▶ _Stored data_
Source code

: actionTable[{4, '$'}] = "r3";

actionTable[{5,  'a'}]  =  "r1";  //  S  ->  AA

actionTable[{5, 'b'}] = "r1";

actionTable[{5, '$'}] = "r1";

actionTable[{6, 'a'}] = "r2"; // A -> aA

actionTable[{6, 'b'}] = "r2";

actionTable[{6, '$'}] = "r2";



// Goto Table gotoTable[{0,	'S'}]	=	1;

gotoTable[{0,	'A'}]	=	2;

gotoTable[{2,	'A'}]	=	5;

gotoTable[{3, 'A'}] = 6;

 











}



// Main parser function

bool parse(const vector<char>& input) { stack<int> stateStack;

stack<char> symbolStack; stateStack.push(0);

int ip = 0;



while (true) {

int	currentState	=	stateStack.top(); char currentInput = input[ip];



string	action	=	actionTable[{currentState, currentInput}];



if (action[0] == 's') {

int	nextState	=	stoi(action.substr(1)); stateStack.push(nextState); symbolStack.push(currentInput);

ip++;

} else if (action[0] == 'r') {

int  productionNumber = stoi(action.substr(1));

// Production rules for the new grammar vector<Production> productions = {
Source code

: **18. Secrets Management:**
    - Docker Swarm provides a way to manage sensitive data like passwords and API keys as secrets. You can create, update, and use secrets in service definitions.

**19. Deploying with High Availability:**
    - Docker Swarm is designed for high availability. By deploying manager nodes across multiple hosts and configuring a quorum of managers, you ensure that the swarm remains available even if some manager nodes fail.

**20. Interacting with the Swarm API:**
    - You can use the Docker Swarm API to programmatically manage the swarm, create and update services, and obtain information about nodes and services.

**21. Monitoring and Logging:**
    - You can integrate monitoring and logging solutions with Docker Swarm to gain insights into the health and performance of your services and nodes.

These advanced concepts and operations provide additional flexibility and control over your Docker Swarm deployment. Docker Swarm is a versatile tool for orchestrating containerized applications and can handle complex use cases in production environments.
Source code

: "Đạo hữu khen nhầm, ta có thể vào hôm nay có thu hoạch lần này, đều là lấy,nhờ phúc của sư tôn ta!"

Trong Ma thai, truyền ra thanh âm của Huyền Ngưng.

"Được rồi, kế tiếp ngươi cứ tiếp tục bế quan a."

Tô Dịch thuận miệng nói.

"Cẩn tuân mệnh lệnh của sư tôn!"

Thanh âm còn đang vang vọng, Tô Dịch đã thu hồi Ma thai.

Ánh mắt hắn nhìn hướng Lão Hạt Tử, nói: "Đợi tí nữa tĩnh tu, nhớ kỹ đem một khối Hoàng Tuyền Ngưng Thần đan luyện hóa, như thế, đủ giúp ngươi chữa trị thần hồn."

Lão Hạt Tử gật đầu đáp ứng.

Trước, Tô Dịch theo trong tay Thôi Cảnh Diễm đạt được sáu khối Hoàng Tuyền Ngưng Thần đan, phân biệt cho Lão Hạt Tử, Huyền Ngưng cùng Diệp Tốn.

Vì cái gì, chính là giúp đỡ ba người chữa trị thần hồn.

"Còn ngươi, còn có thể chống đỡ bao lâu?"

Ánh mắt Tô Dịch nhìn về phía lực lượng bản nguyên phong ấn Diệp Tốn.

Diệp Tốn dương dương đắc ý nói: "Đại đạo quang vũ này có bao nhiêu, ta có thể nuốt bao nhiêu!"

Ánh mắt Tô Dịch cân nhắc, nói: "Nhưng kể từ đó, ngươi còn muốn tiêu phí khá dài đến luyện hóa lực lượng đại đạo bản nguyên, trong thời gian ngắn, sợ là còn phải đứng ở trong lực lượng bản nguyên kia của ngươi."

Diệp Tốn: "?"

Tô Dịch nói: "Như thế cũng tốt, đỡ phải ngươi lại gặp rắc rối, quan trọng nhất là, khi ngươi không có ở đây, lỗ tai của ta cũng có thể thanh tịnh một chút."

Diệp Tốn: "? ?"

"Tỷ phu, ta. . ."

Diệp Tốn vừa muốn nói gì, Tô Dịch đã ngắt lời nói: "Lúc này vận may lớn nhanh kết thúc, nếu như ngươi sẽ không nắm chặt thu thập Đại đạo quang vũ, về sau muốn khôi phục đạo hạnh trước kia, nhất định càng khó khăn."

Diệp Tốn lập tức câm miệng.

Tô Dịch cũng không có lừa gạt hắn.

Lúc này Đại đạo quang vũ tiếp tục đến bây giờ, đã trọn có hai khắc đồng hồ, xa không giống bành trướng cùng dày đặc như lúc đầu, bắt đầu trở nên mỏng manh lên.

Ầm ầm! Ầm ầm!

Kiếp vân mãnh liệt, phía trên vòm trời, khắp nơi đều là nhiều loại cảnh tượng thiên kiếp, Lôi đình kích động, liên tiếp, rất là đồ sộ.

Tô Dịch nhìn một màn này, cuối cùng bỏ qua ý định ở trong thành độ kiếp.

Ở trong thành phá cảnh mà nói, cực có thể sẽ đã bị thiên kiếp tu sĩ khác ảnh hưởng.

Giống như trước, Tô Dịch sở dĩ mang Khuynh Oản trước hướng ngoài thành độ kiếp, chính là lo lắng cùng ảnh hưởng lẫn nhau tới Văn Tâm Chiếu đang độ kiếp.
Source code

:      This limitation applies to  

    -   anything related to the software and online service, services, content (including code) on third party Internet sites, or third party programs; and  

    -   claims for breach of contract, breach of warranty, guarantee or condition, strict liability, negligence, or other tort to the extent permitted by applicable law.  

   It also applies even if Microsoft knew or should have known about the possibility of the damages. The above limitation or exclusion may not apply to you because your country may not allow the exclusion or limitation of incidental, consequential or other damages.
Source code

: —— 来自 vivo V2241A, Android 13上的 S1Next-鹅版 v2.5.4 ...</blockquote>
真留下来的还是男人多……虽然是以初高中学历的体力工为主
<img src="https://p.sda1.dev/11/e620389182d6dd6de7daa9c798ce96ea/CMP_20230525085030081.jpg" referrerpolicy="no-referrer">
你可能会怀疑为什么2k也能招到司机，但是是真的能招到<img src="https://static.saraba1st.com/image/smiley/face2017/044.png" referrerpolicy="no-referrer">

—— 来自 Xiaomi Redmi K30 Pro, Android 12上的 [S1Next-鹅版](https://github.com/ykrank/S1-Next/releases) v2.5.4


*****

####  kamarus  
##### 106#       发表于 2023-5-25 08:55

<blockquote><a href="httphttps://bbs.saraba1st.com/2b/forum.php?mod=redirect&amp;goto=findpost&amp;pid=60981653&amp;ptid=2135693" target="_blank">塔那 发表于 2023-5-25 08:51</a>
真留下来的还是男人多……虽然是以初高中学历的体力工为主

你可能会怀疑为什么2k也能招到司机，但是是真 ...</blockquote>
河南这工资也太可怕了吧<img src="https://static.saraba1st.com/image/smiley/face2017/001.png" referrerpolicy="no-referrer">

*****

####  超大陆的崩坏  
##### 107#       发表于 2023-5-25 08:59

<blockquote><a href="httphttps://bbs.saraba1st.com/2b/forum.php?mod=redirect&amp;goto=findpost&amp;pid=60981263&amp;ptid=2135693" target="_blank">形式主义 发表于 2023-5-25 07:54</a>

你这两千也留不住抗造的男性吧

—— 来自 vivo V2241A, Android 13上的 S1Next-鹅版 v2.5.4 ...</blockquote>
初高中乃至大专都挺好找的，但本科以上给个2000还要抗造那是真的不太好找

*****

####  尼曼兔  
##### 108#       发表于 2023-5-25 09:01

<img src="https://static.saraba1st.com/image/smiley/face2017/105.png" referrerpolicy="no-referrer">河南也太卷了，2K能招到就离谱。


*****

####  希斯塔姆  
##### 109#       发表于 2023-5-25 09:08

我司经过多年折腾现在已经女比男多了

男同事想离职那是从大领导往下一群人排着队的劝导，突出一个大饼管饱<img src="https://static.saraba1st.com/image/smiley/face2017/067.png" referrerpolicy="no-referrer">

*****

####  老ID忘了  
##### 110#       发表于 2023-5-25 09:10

▶ _WHAT IS EXPECTED_
The word "Ngưng" may occur in lines of the records. Report how many such lines there are, giving only the number.

▶ _PROBLEM SOLUTION_
3